Yang lebih membuat marah penasehatnya adalah ketika Sabarno mengakhiri pidatonya. Awalnya ia berkata-kata penuh percaya diri, “Anak-anak, kalian tahu dunia fantasi? Ya, disney. Sebagai penutup pidato, bapak akan mengutip kata-kata Walt Disney, pendiri Dunia fanstasi itu. Begini katanya: jika kau dapat memimpikan sesuatu, kau akan dapat melakukannya!” Kata-kata ini sungguh mengena bagi anak-anak sebenarnya. Sampai di sini penasehatnya setuju. Namun, selesai mengatakan itu, Sabarno mengambil gitar dan mengajak anak-anak untuk bernyanyi. Nah, inilah yang membuat penasehatnya marah.
“Berpidato sambil main gitar itu sungguh tak masuk akal, Pak.” Kata penasehatnya dengan nada tinggi. “Dalam benak anak-anak tak ada sedikit pun gambaran pemimpin itu seorang satria bergitar. Satria bergitar itu hanya ada dalam benak orang zaman romantisme. Bahkan, di zaman romantisme, isak tangis pun terasa manis. Janganlah, Bapak, mengorbankan wibawa hanya untuk terlihat mempunyai darah seni. Hobi bapak bermain gitar ini adalah cela bagi lawan-lawan politik untuk menyerang bapak. Nanti kalau sudah jadi walikota, apakah persoalan masyarakat bisa diselesaikan dengan membuat sebuah lagu?”
Sabarno mencerna kata-kata penasehatnya dan menyimpan dalam hatinya. Ia merasa diajari berpidato oleh penasehatnya. Diajari lewat praktek langsung. Ia tidak patah semangat. Justru ia makin dikuatkan untuk menjadi walikota yang mahir berkata-kata.
Sementara hari H pemilihan makin mendekat. Tim suksesnya berusaha memenangkan pemilihan walikota ini. Demikian juga tim sukses lawan-lawan politiknya.

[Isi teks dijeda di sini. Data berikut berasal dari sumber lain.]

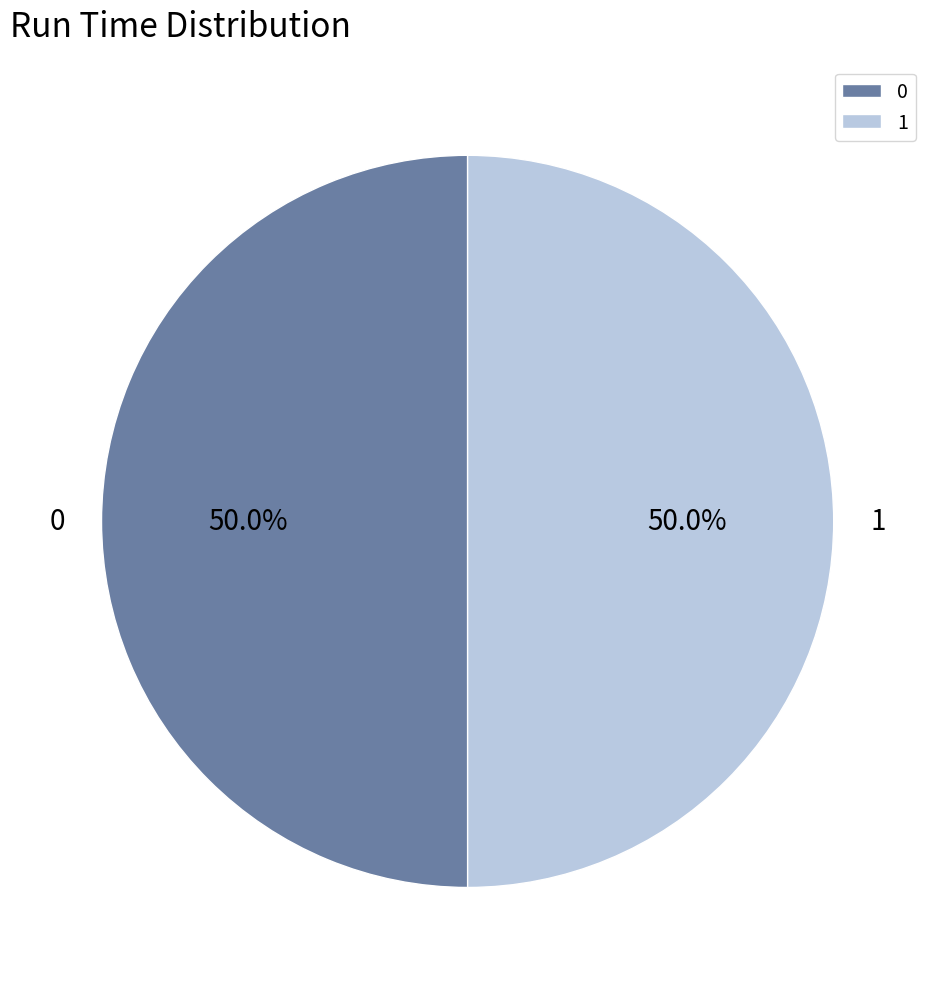

Approximately how many times larger is the value at 0 compared to 1?

1.0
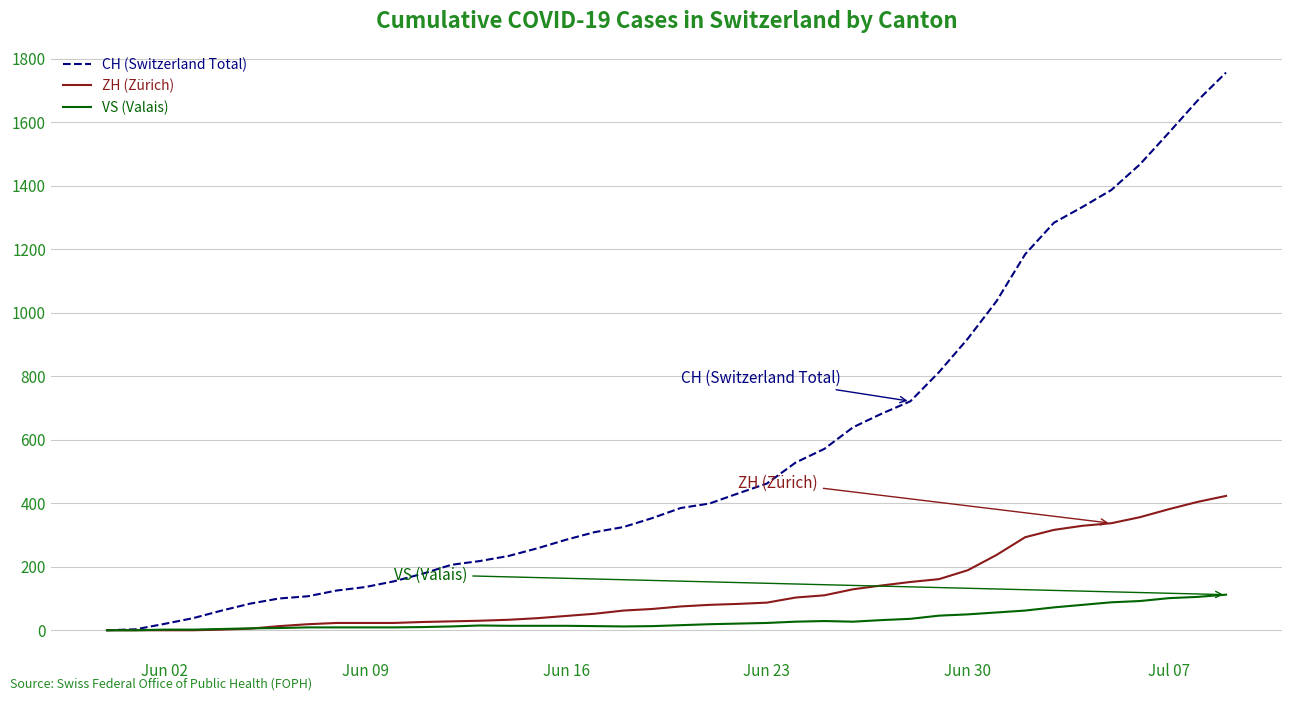

What is the greatest value displayed?

1756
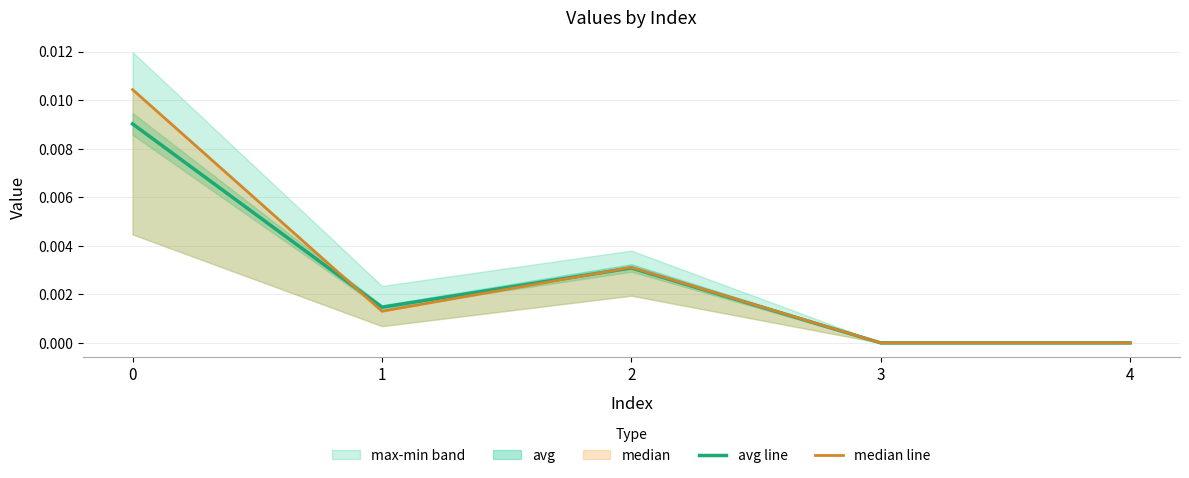

Which series has the widest spread of values?

median line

Sudut-sudut kota menjadi kumuh karena gambar-gambar calon walikota. Pohon-pohon pun disiksa dengan tempelan-tempelan gambar yang tentu saja membuat aktivis lingkungan menjadi geram.
Beberapa kali TV lokal mengundang para kandidat walikota ini untuk berdebat. Tentu saja dalam bidang ini, Sabarno menguasai. Sesuai ajaran penasehatnya, Sabarno membungkam lawan-lawan politiknya. Membungkam yang dimaksud di sini adalah membuat bingung. Ya, bingung karena Sabarno terlalu banyak mengutip kata-kata tokoh terkenal tanpa sambung dengan substansi perdebatan. Namun, penasehatnya sangat bangga karena Sabarno terlihat seperti macan di medan perdebatan.
Malam hari H-1, suasana kota semakin panas. Seluruh warga menanti siapa yang akan menang pada pemilihan besok hari. Beberapa politikus memberikan peringatan kalau terjadi serangan fajar. Sebagian tokoh masyarakat menghimbau masyarakat untuk berpikir kritis. Sebagian anggota keamanan siap mengamankan TPS. Riuh suasana di TPS nampaknya sama dengan riuh perasaan dalam dada para calon walikota.
Sebenarnya, sebagian besar sudah menduga siapa yang akan menang dalam pemilihan besok. Seorang calon telah berhasil memikat warga dengan program-program yang masuk akal. Apalagi, lembaga survei lokal telah menempatkan ia pada urutan pertama. Tentu saja, dia bukan Sabarno.
Sesungguhnya, tim sukses pemenangan Sabarno was-was dengan calon kuat lawan Sabarno itu. Tim mereka menyiapkan diri apabila Sabarno kalah. Penasehatnya pun nampaknya tahu bahwa Sabarno akan kalah. Dan, seperti kebanyakan orang yang selalu cari keuntungan pada kekuasaan, ia pun siap pindah halauan merapat pada calon yang menang.